═══ AVAILABLE DATA

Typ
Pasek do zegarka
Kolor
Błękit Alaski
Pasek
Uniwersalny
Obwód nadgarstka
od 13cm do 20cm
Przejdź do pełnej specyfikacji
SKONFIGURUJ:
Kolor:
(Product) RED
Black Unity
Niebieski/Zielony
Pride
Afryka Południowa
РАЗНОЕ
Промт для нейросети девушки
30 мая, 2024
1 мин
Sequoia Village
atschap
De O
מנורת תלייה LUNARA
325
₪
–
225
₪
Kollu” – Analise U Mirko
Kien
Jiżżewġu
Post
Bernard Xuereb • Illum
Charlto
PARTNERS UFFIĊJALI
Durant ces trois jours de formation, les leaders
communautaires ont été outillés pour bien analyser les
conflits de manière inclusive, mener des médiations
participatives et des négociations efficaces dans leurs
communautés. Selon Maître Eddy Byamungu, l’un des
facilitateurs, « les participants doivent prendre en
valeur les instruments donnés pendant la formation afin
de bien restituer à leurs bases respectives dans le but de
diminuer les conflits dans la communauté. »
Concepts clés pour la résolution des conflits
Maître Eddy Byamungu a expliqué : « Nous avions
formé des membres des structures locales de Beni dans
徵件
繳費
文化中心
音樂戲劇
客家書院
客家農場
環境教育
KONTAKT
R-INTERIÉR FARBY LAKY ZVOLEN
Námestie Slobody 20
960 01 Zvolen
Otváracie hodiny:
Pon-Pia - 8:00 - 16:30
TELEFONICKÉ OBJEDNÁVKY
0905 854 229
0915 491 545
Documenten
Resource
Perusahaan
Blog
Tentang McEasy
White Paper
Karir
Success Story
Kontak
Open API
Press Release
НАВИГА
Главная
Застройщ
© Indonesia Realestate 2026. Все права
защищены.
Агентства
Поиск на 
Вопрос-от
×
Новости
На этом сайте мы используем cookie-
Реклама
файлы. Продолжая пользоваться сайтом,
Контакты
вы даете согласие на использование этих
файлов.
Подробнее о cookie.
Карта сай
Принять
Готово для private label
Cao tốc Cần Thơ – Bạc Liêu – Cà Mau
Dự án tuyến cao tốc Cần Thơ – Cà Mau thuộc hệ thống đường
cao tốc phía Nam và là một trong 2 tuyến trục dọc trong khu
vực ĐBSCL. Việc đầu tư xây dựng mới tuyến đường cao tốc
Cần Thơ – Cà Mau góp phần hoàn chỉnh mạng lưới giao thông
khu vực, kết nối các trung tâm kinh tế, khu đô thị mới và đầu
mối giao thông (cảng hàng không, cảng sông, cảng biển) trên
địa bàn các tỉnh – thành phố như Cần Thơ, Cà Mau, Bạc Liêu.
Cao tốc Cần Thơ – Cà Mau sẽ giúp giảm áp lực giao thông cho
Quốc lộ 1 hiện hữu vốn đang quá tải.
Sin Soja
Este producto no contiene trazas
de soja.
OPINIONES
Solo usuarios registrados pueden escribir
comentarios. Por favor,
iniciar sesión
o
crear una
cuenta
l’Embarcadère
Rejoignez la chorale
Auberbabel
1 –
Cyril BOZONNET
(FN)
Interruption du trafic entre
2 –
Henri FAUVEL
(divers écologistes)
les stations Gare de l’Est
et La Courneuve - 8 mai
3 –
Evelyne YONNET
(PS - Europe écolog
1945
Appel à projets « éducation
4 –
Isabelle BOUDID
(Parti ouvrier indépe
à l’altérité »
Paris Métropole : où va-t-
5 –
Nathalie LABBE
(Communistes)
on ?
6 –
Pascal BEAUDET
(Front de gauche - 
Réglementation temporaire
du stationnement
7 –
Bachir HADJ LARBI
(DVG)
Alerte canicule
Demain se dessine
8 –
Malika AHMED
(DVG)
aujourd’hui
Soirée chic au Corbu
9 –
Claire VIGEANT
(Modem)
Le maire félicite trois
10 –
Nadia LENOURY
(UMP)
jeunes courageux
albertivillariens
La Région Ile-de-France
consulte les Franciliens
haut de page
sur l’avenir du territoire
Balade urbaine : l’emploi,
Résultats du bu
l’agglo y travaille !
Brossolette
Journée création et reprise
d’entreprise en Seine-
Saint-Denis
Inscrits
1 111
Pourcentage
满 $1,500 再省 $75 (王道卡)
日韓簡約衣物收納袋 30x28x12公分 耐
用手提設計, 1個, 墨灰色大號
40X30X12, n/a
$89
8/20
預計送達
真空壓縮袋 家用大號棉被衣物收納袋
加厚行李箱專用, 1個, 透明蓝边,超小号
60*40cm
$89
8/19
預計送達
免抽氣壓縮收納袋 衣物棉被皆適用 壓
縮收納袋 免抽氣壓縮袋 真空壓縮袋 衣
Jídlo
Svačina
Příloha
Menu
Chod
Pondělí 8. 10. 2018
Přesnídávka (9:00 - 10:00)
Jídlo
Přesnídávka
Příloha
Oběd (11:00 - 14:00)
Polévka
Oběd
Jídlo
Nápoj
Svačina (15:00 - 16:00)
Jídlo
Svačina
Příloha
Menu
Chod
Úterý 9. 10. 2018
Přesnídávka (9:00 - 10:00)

══════

Transcribe, with no changes, the listing above from its first line through the line with "Concepts clés pour la résolution des conflits", including that line, and stop once it is done.

TASK RESPONSE:
Typ
Pasek do zegarka
Kolor
Błękit Alaski
Pasek
Uniwersalny
Obwód nadgarstka
od 13cm do 20cm
Przejdź do pełnej specyfikacji
SKONFIGURUJ:
Kolor:
(Product) RED
Black Unity
Niebieski/Zielony
Pride
Afryka Południowa
РАЗНОЕ
Промт для нейросети девушки
30 мая, 2024
1 мин
Sequoia Village
atschap
De O
מנורת תלייה LUNARA
325
₪
–
225
₪
Kollu” – Analise U Mirko
Kien
Jiżżewġu
Post
Bernard Xuereb • Illum
Charlto
PARTNERS UFFIĊJALI
Durant ces trois jours de formation, les leaders
communautaires ont été outillés pour bien analyser les
conflits de manière inclusive, mener des médiations
participatives et des négociations efficaces dans leurs
communautés. Selon Maître Eddy Byamungu, l’un des
facilitateurs, « les participants doivent prendre en
valeur les instruments donnés pendant la formation afin
de bien restituer à leurs bases respectives dans le but de
diminuer les conflits dans la communauté. »
Concepts clés pour la résolution des conflits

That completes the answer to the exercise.